# PM Gets Rare Honour As Chief Guest On French Day



## Guest (Jul 14, 2009)

*PM gets rare honour as Chief Guest on French Day*

Jul 14, 2009 at 1656 hrs

French President Nicolas Sarkozy talks with Prime Minister Manmohan Singh on the presidential tribune prior to Bastille Day parade.

*Paris: *In a rare honour for India, Prime Minister Manmohan Singh was the Chief Guest of Honour at French National Day celebrations witnessing a "magnificent" parade in which a contingent of Indian soldiers also marched to the soul stirring music of 'Saare Jahan Se Achchha'. 


Singh, who became the first Indian leader to be the Chief Guest at the French celebrations, said this reflects the friendship and strategic partnership between the two countries and the cordial ties between their armed forces.

His remarks follow an impressive military parade which was opened with a detachment of 400 soldiers from the three defence services of India, who were attired in ceremonial uniforms and marched to the tunes of 'Saare Jahan Se Achchha' and 'Kadam Kadam Badhaye Jaa'.

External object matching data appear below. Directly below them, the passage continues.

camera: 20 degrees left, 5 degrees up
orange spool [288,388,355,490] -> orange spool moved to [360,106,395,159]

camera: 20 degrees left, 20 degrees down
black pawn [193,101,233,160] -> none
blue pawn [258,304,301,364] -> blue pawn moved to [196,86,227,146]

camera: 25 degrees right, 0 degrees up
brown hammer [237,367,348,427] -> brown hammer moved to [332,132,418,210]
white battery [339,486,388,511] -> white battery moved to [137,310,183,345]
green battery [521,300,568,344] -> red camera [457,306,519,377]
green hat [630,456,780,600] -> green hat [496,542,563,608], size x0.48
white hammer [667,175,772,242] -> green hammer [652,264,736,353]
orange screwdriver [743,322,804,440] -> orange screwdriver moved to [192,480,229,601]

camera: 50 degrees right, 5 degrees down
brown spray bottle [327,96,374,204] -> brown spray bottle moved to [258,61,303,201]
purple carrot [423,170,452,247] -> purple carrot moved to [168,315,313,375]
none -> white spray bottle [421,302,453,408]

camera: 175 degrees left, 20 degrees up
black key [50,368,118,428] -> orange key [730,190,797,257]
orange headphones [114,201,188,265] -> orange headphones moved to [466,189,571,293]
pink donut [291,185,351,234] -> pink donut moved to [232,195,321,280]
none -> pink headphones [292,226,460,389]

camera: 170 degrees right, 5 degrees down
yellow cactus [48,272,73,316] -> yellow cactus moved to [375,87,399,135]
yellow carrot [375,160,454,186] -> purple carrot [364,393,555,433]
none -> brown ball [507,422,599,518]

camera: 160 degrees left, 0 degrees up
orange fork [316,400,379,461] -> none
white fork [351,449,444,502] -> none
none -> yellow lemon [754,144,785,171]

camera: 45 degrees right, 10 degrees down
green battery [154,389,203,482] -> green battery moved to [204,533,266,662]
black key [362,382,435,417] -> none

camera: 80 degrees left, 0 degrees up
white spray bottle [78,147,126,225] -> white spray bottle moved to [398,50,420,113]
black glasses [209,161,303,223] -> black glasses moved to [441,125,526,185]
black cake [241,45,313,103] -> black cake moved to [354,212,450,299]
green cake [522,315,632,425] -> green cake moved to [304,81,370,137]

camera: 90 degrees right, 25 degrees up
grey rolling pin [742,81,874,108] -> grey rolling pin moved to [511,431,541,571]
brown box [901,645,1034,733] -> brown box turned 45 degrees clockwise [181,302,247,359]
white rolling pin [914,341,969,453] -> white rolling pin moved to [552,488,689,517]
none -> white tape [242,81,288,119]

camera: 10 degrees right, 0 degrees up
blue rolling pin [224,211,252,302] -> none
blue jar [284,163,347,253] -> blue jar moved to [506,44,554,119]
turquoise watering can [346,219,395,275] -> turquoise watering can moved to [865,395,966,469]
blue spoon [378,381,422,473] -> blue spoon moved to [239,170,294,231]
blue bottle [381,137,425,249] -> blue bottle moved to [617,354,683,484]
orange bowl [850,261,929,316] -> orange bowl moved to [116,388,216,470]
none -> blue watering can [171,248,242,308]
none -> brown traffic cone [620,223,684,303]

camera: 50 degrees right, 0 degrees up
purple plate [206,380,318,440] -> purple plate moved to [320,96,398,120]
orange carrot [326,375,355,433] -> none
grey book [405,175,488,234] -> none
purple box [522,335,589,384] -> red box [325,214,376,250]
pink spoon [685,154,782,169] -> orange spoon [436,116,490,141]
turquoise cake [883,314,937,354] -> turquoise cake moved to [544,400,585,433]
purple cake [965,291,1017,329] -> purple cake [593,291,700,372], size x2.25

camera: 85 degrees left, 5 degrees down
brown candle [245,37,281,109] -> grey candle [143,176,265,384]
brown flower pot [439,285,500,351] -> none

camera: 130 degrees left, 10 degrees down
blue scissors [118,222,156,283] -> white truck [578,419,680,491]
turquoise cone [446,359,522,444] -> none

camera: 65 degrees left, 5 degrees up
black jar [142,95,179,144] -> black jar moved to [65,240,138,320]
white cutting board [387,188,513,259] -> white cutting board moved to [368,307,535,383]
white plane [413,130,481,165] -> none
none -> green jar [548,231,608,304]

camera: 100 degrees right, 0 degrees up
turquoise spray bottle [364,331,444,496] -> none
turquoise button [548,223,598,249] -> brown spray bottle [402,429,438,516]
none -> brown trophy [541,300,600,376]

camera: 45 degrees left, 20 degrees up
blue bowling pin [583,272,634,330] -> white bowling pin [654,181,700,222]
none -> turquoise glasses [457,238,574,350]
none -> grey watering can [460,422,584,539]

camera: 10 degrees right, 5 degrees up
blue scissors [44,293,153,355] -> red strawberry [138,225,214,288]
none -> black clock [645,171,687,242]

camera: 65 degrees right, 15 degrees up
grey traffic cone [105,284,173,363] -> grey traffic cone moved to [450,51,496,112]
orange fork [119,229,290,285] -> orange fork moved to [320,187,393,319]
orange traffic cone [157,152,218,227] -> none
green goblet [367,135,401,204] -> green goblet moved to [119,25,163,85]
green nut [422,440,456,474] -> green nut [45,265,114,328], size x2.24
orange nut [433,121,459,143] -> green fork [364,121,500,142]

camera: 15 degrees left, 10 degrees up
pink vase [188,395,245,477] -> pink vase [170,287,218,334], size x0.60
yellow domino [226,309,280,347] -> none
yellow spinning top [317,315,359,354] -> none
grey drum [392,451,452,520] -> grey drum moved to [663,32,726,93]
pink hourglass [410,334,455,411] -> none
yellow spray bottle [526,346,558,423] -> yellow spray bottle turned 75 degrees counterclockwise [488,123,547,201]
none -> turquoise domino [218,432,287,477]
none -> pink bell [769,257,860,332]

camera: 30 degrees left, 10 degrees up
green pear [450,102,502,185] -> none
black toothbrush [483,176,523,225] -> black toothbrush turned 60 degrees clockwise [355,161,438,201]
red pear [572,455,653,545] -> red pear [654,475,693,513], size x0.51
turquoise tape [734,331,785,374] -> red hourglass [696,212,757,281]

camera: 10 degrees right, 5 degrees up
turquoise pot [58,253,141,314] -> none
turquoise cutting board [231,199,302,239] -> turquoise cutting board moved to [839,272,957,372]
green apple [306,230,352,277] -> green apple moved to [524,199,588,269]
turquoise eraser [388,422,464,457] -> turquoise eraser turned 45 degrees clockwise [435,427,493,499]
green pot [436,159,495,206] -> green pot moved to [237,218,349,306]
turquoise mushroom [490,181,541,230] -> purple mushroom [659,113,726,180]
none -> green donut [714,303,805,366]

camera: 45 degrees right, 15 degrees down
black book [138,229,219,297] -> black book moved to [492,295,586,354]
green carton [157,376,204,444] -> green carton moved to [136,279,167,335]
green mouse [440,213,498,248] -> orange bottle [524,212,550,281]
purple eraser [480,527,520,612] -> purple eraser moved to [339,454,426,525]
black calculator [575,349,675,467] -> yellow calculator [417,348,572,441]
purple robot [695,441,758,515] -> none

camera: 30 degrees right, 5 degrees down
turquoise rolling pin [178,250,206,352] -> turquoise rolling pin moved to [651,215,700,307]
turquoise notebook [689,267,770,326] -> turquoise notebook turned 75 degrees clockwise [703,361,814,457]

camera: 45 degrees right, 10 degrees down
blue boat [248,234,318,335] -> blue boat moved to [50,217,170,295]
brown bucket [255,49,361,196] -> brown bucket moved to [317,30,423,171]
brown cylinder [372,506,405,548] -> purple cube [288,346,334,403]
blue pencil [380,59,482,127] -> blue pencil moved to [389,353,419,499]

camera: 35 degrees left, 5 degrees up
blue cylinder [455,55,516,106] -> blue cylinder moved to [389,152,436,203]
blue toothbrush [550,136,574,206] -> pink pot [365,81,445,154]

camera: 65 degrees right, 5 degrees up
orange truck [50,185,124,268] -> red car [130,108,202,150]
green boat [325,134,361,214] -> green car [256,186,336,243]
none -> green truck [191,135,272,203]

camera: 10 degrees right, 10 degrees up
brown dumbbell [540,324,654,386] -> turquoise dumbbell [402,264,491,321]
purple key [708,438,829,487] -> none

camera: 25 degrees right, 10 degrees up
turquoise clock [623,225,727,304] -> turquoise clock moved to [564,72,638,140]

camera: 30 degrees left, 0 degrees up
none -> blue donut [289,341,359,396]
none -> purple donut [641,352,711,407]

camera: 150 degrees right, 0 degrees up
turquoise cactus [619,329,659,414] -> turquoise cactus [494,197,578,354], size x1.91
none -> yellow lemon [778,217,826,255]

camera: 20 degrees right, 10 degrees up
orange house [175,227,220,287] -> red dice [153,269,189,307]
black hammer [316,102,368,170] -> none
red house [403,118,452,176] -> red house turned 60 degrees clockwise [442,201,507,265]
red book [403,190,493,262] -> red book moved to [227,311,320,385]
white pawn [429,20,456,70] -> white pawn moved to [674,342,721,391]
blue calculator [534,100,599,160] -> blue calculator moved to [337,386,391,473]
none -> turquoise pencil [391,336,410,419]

"The magnificent parade we have witnessed dramatises its strength and dynamism of this great nation," the Prime Minister said in a statement after the event, which was held amid tight security and witnessed by French President Nicolas Sarkozy, his wife Carla Bruni and other top dignitaries. 
"It was an honour for India to have a contingent representing all three services of our armed forces leading the parade," Singh said, adding he was delighted to be participating at the National Day of France.


----------